YOUR ASSIGNMENT: Lines with "Streama" in the entries below: count them and reply with the number alone.

[[ MATERIAL FOR THE TASK, beginning ]]

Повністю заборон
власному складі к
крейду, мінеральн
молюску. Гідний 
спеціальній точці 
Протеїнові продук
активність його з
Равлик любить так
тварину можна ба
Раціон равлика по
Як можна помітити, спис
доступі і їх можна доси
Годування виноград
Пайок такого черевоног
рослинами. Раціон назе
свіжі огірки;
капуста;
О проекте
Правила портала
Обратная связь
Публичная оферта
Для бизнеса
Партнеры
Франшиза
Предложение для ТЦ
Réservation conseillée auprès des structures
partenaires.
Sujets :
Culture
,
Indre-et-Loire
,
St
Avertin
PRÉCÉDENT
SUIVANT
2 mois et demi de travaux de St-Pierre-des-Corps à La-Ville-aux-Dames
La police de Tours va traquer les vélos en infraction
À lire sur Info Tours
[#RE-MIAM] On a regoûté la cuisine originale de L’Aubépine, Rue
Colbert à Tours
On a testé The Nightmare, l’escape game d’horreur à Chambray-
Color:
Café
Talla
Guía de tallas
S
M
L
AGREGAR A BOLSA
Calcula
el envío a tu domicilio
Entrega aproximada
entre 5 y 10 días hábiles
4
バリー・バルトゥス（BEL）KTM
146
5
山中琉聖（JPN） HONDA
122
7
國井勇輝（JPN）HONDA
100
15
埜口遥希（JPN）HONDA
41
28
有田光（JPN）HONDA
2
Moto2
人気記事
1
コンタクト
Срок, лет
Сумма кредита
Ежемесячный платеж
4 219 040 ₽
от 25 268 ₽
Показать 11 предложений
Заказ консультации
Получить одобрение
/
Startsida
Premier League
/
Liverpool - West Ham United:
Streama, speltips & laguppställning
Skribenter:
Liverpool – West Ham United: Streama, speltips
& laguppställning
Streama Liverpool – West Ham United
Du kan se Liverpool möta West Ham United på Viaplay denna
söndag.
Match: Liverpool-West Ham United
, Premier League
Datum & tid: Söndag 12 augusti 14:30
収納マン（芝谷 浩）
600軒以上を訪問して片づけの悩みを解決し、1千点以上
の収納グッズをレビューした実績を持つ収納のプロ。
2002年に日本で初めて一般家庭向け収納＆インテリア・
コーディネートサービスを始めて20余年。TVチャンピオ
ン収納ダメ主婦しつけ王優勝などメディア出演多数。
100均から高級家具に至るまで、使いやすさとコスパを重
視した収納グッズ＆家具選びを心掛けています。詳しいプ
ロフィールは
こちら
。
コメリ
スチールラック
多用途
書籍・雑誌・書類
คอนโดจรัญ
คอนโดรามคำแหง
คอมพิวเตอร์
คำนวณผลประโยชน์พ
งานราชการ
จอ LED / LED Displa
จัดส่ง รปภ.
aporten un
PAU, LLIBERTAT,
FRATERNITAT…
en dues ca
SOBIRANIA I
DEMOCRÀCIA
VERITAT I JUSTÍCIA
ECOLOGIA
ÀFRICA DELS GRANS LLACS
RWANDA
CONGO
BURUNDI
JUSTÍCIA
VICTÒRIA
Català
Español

[[ MATERIAL FOR THE TASK, end ]]

FINISHED TASK: 3